Enlarging You Prospect Pool

“Making money beats collecting stamps or old bottles any day.

Get good at this hobby and you are liable to become wealthy.”

Sooner or later you will need to go beyond your family and friends to find prospects, and at this point you will either accept the requirement to call upon strangers, or quit the business. A few network marketers have been fortunate enough to create a self-building organization on the strength of acquaintances alone, but for the rest of us, drastic action becomes necessary about two days after we hop on the network marketing wagon.

This drastic action takes the form of introducing ourselves to strangers on the street, running classified ads, and joining civic groups and clubs to enlarge your fields of acquaintances. So, what can you do to enlarge your prospect pool? At this point you are not trying to recruit anybody, you’re just looking for candidates that may be receptive to hearing the plan. Here are four methods that have proven successful in the past:

A. Three Foot Rule

This technique is amazingly effective, but should be reserved for the more brash among us. The three-foot rule simply stated is this: If a person steps within three feet of you, show them the plan. The worst that can happen is that the prospect will look at you and tell you to get lost. “All right, I’m leaving. Sorry you’re having a bad day.”

On the other end of the spectrum, how do you know that the person standing next to you does not have the potential to break every record known to the multi-level marketing industry? And what about that “lucky” guy who recruited her?

B. Eyes Wide Open

To see opportunity, you must first have your eyes open to opportunity. Did you ever hear the story about the man whose ship came in, but he wasn’t at the dock to meet it, so it left without him? It could happen to you. Listen and observe what is going on around you. People are constantly complaining about lousy jobs, being broke, wanting a shot at the big leagues. People are discontent. If you can tune your ears to it, you can open a wealth of prospecting avenues to your organization building efforts.

The next time you hear somebody complaining, try this. Turn to them, and say: “I may have a solution to your problems if you’re serious. Here’s my business card, give me a call sometime.” Usually this approach will elicit a polite “thanks, I’ll keep it in mind,” or ideally a question such as, “what do you do?” To which you pull out a napkin and present your polished “here’s the plan” presentation.

C. Shout it Out

This is a simple technique of letting people know you are in business.

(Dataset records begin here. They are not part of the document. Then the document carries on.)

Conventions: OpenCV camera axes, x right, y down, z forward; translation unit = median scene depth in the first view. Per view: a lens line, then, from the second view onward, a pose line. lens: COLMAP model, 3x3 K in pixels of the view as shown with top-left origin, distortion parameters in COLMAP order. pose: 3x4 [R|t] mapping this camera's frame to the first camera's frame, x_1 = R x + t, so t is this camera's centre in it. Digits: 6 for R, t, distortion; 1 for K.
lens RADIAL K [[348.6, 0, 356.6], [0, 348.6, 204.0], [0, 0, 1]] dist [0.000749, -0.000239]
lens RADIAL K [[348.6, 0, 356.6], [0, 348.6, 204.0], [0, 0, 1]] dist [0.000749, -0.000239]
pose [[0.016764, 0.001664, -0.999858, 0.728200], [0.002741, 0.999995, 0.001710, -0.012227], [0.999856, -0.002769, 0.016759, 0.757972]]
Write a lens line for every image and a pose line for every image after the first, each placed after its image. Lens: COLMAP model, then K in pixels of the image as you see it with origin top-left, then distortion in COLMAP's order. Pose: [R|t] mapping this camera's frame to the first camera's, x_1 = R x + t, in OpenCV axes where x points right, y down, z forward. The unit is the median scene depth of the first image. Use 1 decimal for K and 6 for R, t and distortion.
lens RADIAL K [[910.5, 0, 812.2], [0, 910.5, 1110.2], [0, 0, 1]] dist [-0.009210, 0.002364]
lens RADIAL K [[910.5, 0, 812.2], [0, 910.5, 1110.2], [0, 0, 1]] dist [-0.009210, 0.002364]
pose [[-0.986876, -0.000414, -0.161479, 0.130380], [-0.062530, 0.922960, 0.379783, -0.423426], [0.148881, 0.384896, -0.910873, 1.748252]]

Every waking day your are barraged by commercials, want ads, billboards, and magazine ads begging you to spend your money on “our” product or service. Within the policy limits of your sponsoring company, you can advertise also. Keep it simple and cheap, and if it doesn’t work, don’t waste your money. You may want to try: flyers, classified ads, and business cards.

D. Who do you Know

Never leave a prospect that has turned you down without asking these two questions: Would you like to become a customer? and, Do you know somebody (specifically ask for a co-worker, friend, or relative) who may be interested in hearing about this opportunity, risk free?

Some network marketers believe that family and friends invariably turn out to be the worst performers you’ll ever recruit into the business. Regardless of their individual performance, they serve an important role for you in that they provide an audience for your fledgling sales and opportunity presentations. People are more comfortable discussing the opportunity with family and friends then they are with total strangers. Eventually, however, you may need to find prospects beyond the scope of family and friends. It’s at this time that you must adopt different marketing techniques to find new prospects.

Newbie Trap: Discussing the business opportunity with family members before you have all your facts straight. Invariably, family members will discourage you from becoming involved in something they don’t understand., and as a beginner you will not be able to adequately address their questions and concerns.